▸ INSTRUCTION:
Turn the records below into a JSON list of strings, one string per line, with blank lines skipped and the pictures left out.

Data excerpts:

★ ★ ★ ★ ★ ★ ★

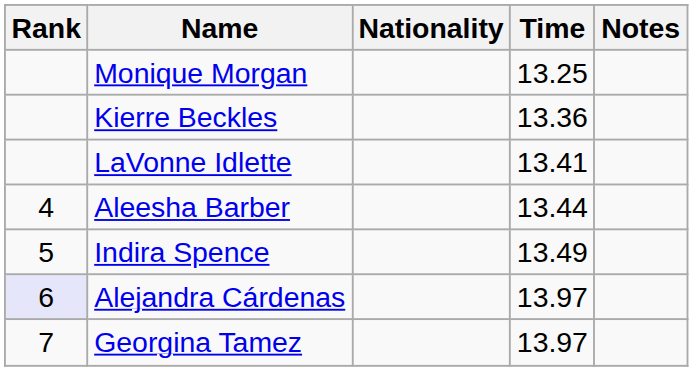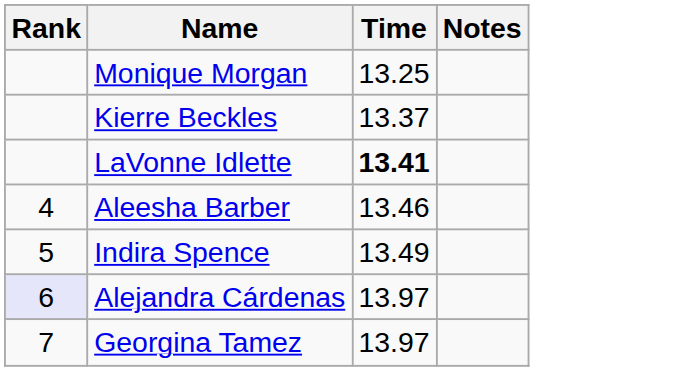- column: Nationality
Kierre Beckles | Time: 13.36 -> 13.37
LaVonne Idlette | Time: normal -> bold
Aleesha Barber | Time: 13.44 -> 13.46
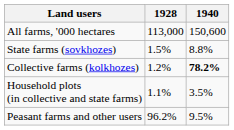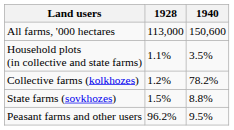rows swapped: State farms (sovkhozes) <-> Household plots (in collective and state farms)
Collective farms (kolkhozes) | 1940: bold -> normal
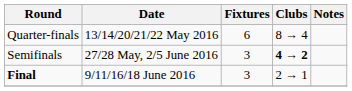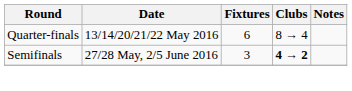- row: Final | 9/11/16/18 June 2016 | 3 | 2 → 1
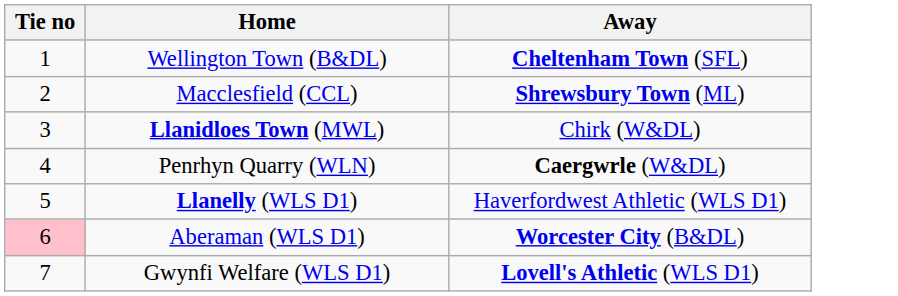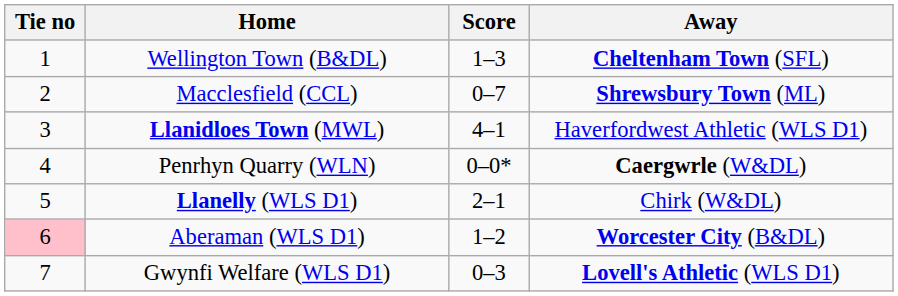+ column: Score | 1–3 | 0–7 | 4–1 | 0–0* | 2–1 | 1–2 | 0–3
Llanidloes Town (MWL) | Away: Chirk (W&DL) -> Haverfordwest Athletic (WLS D1)
Llanelly (WLS D1) | Away: Haverfordwest Athletic (WLS D1) -> Chirk (W&DL)
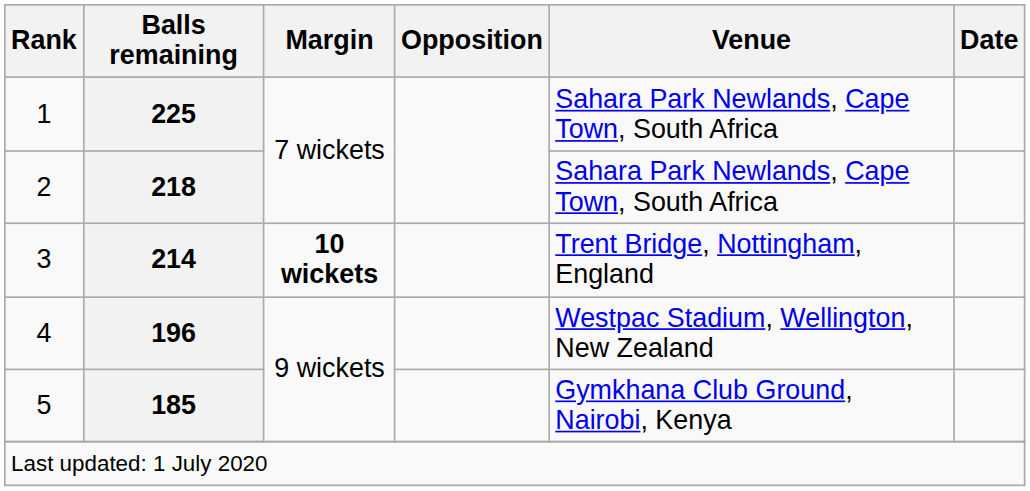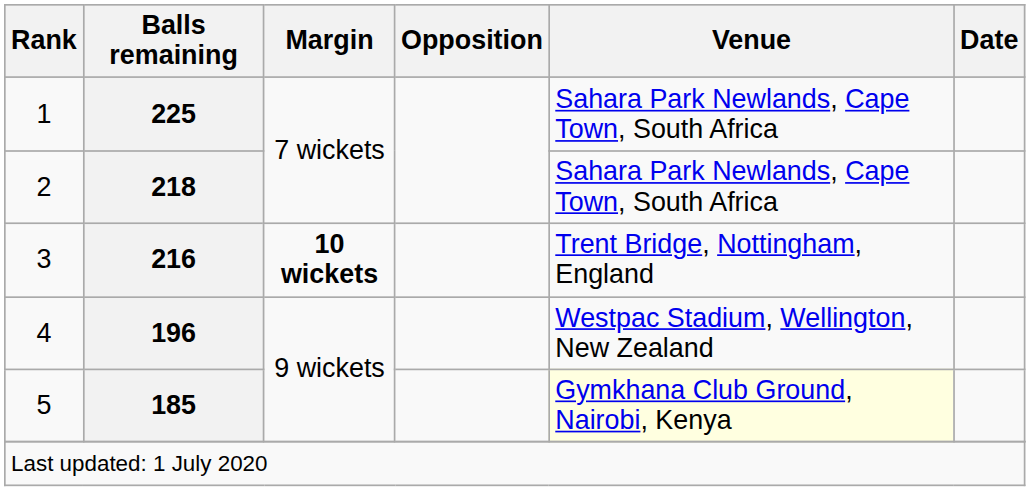3 | Balls remaining: 214 -> 216
5 | Venue: no background -> lightyellow background
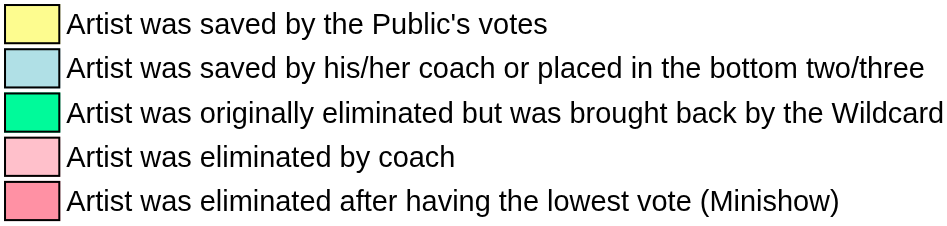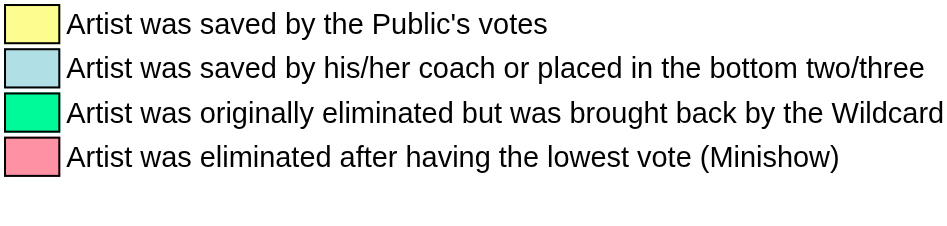- row: Artist was eliminated by coach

★ ★ ★ ★ ★ ★ ★

▸ IN RESPONSE:
[
  "- column: Nationality",
  "Kierre Beckles | Time: 13.36 -> 13.37",
  "LaVonne Idlette | Time: normal -> bold",
  "Aleesha Barber | Time: 13.44 -> 13.46",
  "rows swapped: State farms (sovkhozes) <-> Household plots (in collective and state farms)",
  "Collective farms (kolkhozes) | 1940: bold -> normal",
  "- row: Final | 9/11/16/18 June 2016 | 3 | 2 → 1",
  "+ column: Score | 1–3 | 0–7 | 4–1 | 0–0* | 2–1 | 1–2 | 0–3",
  "Llanidloes Town (MWL) | Away: Chirk (W&DL) -> Haverfordwest Athletic (WLS D1)",
  "Llanelly (WLS D1) | Away: Haverfordwest Athletic (WLS D1) -> Chirk (W&DL)",
  "3 | Balls remaining: 214 -> 216",
  "5 | Venue: no background -> lightyellow background",
  "- row: Artist was eliminated by coach"
]